Back to this product (which appears to simply wholesale copy databases?), I use LVM for exactly what it is doing -- I create and rollback and access and update LVM snapshots of databases. The snapshots are instant, and in most situations the data duplications is very limited. LVM is one of the coolest, most under-appreciated facets of most Linux installs -- http://goo.gl/J2mIvG
Shameless plug for mite: https://github.com/jdc0589/mite-node
Simple migrations that take advantage of everything you already know about git and sql, plus some other cool stuff.
It's not too mature yet, the readme is mediocre at best, and it has some issues that will popup when working with a team, but it's pretty damn useful.
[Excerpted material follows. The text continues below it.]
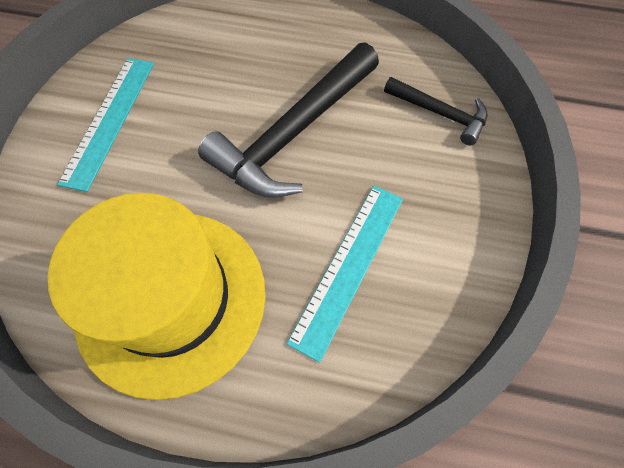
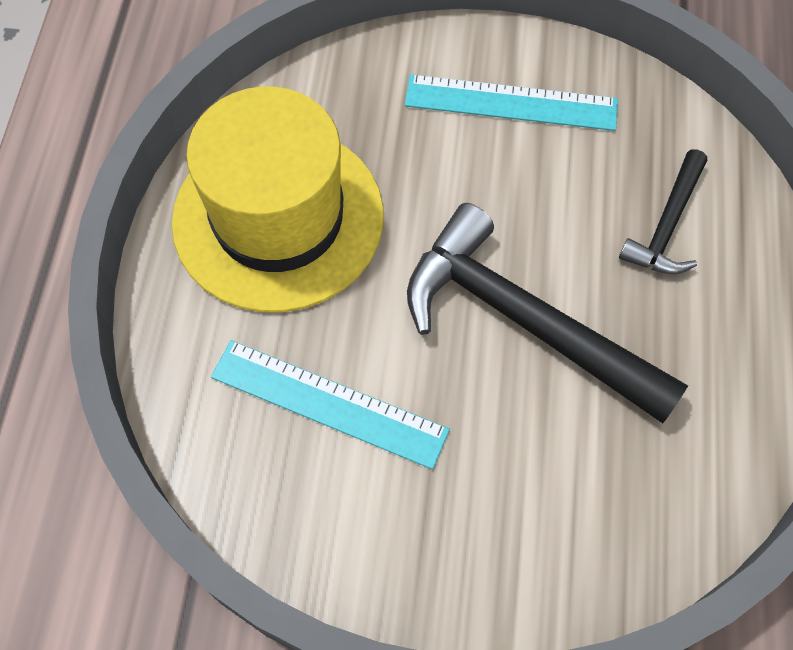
camera: 85 degrees right, 0 degrees up
black hammer [384,77,487,145] -> black hammer moved to [619,149,707,274]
While not exactly the same thing, I've recently found and started using https://github.com/nkiraly/DBSteward to specify schema and then store the spec in my repo with the code. It also supports diffing the current schema against a previous one, so that nice upgrade sql scripts can be generated.
This is a nice project. I used to have my database dump tracked by git (in binary mode). anytime my db changes I'll have to overwrite the file with the new database dump and include it with the commit.
I'm just wondering if this project offers anything special/better than the method I described.
So for example, you might have a feature branch that includes some schema changes and some value modifications, and a content branch that includes a bunch of inserts into a few content tables that happen to include foreign key references to each other (so you need to maintain referential integrity when replaying those updates/inserts).
I don't see anything in the description that indicates this tool address those problems. For me, those are really the only problems that a DB version control system ought to be focused on. Speed of snapshotting is not all that important in a development environment as you typically work on a cut-down dataset anyway. A minute or so to take a snapshot a few times a day isn't a huge deal, whereas taking more frequent snapshots doesn't seem like something that adds any value, if it doesn't address any of the other problems.